_Text extract_:
Whatever they need, however they can justify it.

On Aug. 31, 2014, 49ers defensive lineman Ray McDonald was arrested on suspicion of domestic violence. He was throwing a birthday party at his house and allegedly got in a fight with his pregnant fiancé. Police arrived at 2:48 a.m., found bruises on the woman’s arms and neck and arrested McDonald.

He was never charged for the incident.

At the time, the Niners were under tremendous pressure from media and fans either to release McDonald immediately or put him on paid leave. But the Niners kept him. They needed him. He was one of their best players, integral to their defensive front seven, which was the core of the team.

“Right now it’s a legal matter,” 49ers general manager Trent Baalke said when asked why the Niners were allowing McDonald to play last season. “There is such a thing called due process and we intend on letting that play out.”

Whatever they need, however they can justify it.

On Dec. 17, 2014, news broke that McDonald was under investigation for sexual assault. He allegedly had sex with an unconscious woman at his house.

Hours after the report came out, the 49ers released McDonald even though he hadn’t been arrested or charged. A few days before, on December 14, the Niners had been eliminated from playoff contention after losing to the Seattle Seahawks.

The Niners didn’t need McDonald anymore. What they needed was an image boost.

“This is about a pattern of poor behavior,” Baalke said they day he cut McDonald. “We expect a lot from our players, hold them accountable for their actions.”

Whatever they need, however they can justify it.

On Aug. 26, 2015, Ahmad Brooks was charged with sexual battery. The Santa Clara District Attorney’s Office accused Brooks of groping the same unconscious woman McDonald allegedly raped. Brooks could face six months in jail if convicted.

Have the 49ers released Brooks? No, they need him. They recently released outside linebacker Aldon Smith after he was arrested for hit and run, DUI and vandalism - misdemeanors. The Niners could afford to cut Smith because they had Brooks, a Pro Bowler, a proven player who plays the same position. The Niners have no other Pro Bowl replacements at outside linebacker. Brooks is essential to the defense.

_Raw data_:

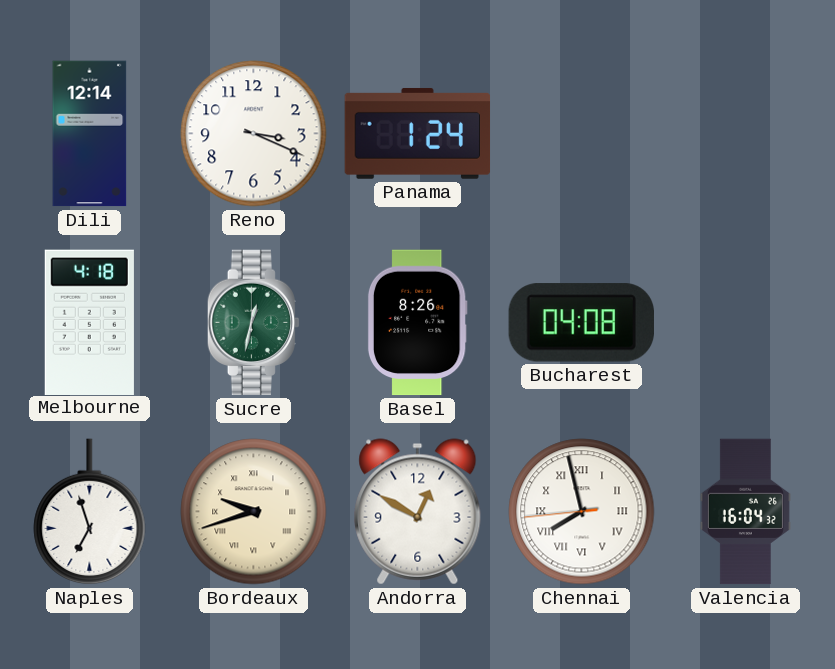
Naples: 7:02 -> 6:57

--

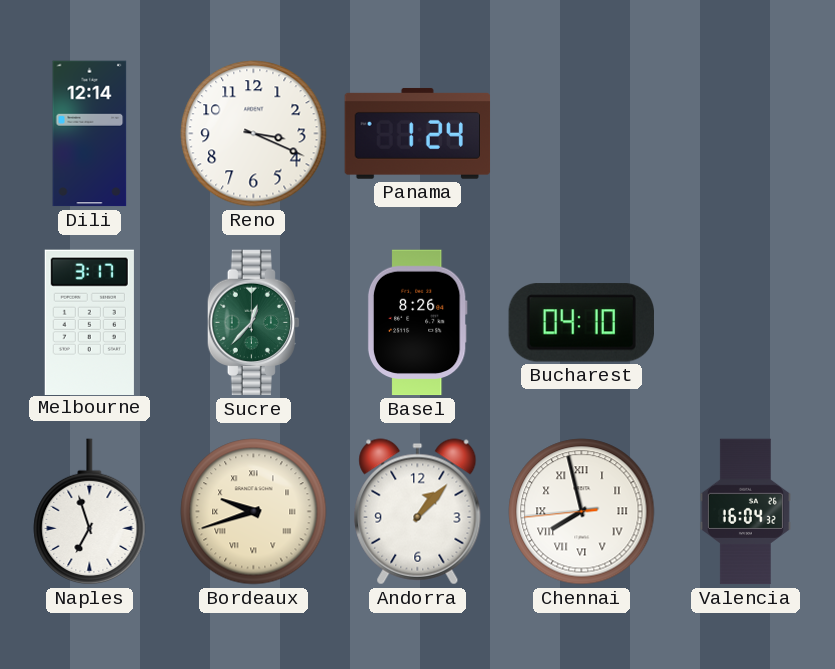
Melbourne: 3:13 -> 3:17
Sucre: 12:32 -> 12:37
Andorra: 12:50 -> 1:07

_List of tasks_:
1/ Decide whether each statement agrees with the 49ers passage, answering yes or no and quoting the exact words of the passage that settle it. (a) McDonald was charged over the August 31, 2014 incident. (b) The 49ers released McDonald within hours of the sexual assault report. (c) The 49ers were knocked out of playoff contention by a loss to the Seattle Seahawks.
2/ Print part of the 49ers passage. Begin at the words "On Dec. 17, 2014, news" and stop after "an image boost.".

_List of solutions_:
1/
(a) No: "He was never charged for the incident."
(b) Yes: "Hours after the report came out, the 49ers released McDonald even though he hadn’t been arrested or charged."
(c) Yes: "on December 14, the Niners had been eliminated from playoff contention after losing to the Seattle Seahawks."

2/
On Dec. 17, 2014, news broke that McDonald was under investigation for sexual assault. He allegedly had sex with an unconscious woman at his house.

Hours after the report came out, the 49ers released McDonald even though he hadn’t been arrested or charged. A few days before, on December 14, the Niners had been eliminated from playoff contention after losing to the Seattle Seahawks.

The Niners didn’t need McDonald anymore. What they needed was an image boost.